Colleen Carroll Campbell was the second keynote speaker during the Dynamic Women of Faith conference this past weekend. Her talk focused on the struggle of perfectionism, especially in our spiritual lives.


One thing I always admired about her books and talks is she is very raw and straight to the point. She has this way of gently challenging you. And then she hit me with this..."A refusal to trust in God's love pains Him more than sin."


...


That one really made me think for a moment because at first it didn't make sense to me. There is only one thing that makes God angry...and that is sin because of what it does to us. It literally breaks the relationship between Him and us. I always felt that sin was what hurt God the most.


But then I tried to bring it to a more human way of understanding it. If someone you love very much wrongs you, it hurts. But picture that same person simply coming up to you and telling you that they do not accept or trust your love, and quite frankly don't want it. I have a feeling the second situation would leave a deeper wound in your heart than the first one.
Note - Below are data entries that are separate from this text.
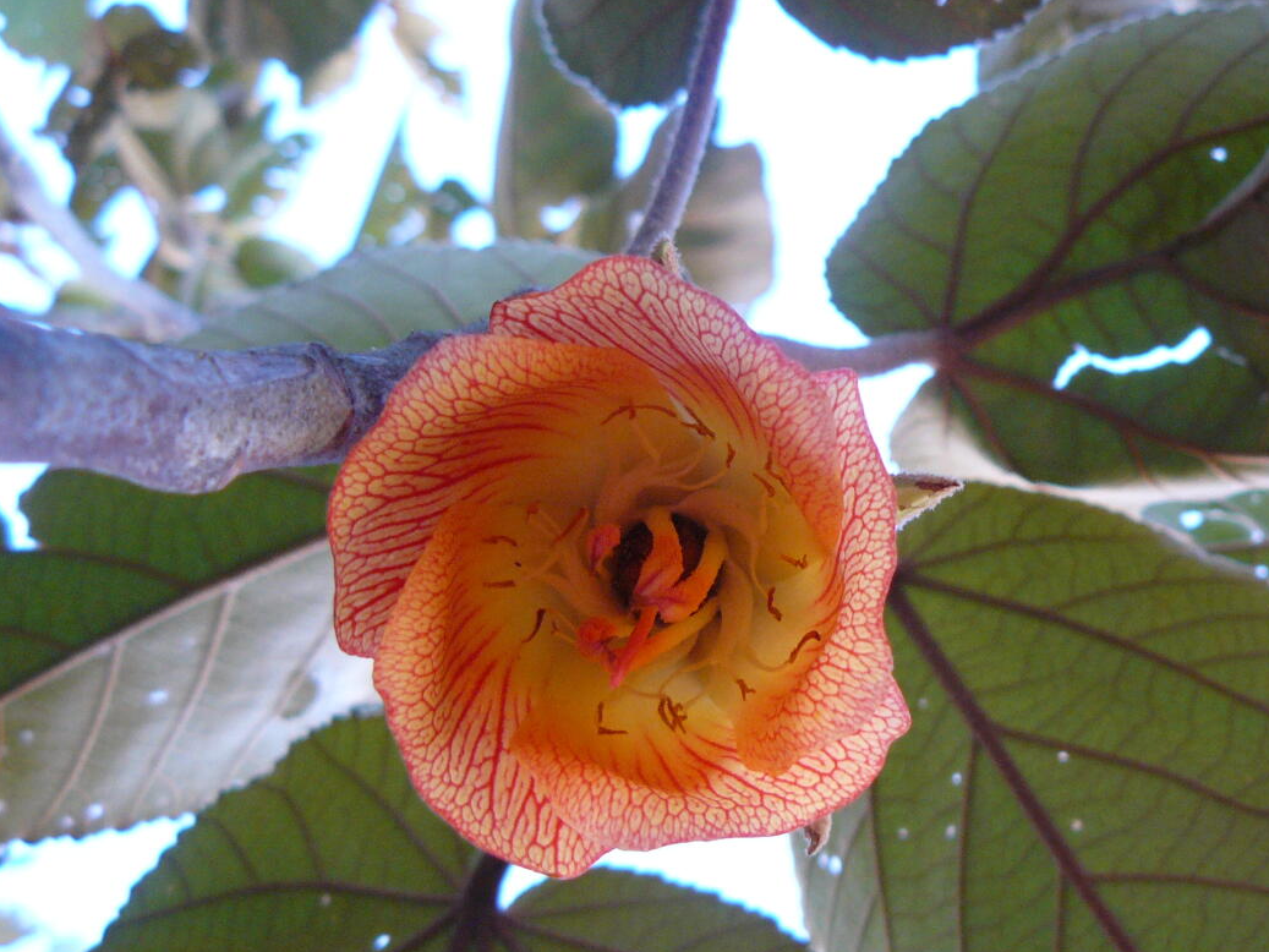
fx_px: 1833
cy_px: 422
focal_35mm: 50
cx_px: 874
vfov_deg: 29.1
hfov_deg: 37.7
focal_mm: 6
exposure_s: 1/60
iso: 200
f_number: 2.8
We all make mistakes and our actions can hurt people, but when we make a deliberate choice to refuse someone's love who cares for us deeply...that hurts deeper.
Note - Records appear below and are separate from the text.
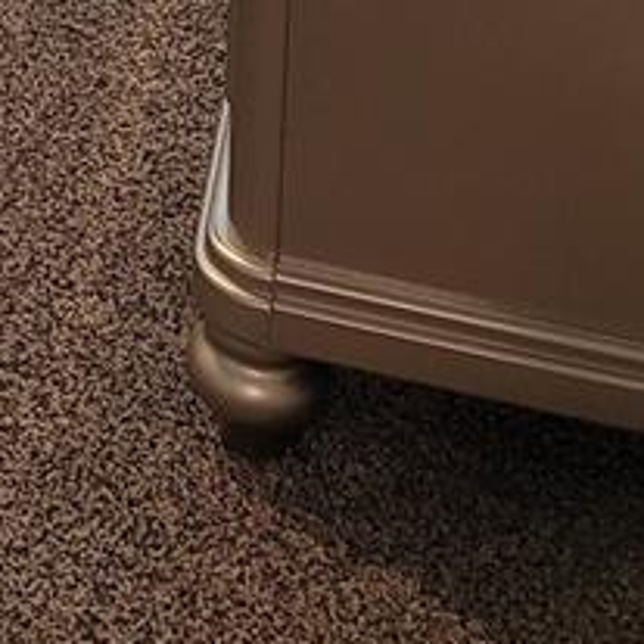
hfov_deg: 12.7
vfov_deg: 11.1
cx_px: -411
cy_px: -974
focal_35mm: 128
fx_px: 2694
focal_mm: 7
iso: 160
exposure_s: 1/40
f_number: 1.8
It is very different from saying "God I want to trust in your love, but I am struggling." Here there is that desire to receive God's love. When we say "God I refuse to trust in your love" there is no desire to receive at all. It is a direct choice to not accept. A refusal is very different from a struggle.


This is something that I have seen many times in my past, where I made a refusal to accept and trust God's love. It always left me feeling completely empty, lifeless. Repenting from that I was able to come to God saying, "Lord, I desire your love and I am deeply sorry for the times that I pushed it away and refused it. Help me trust you more and be open to your love." This doesn't mean I don't still struggle with it, but I want to make the choice to desire God's love and receive it. Every time I have, that emptiness became filled, and that life was poured back into me.


As we slowly come closer to this culminating time at the end of Lent, we will reflect on the greatest act of love God made for us: Christ's death on the cross, giving His life for us.


I leave you with one simple, but blunt question:

Will you accept that love that was poured out for you on the cross...or will you refuse it?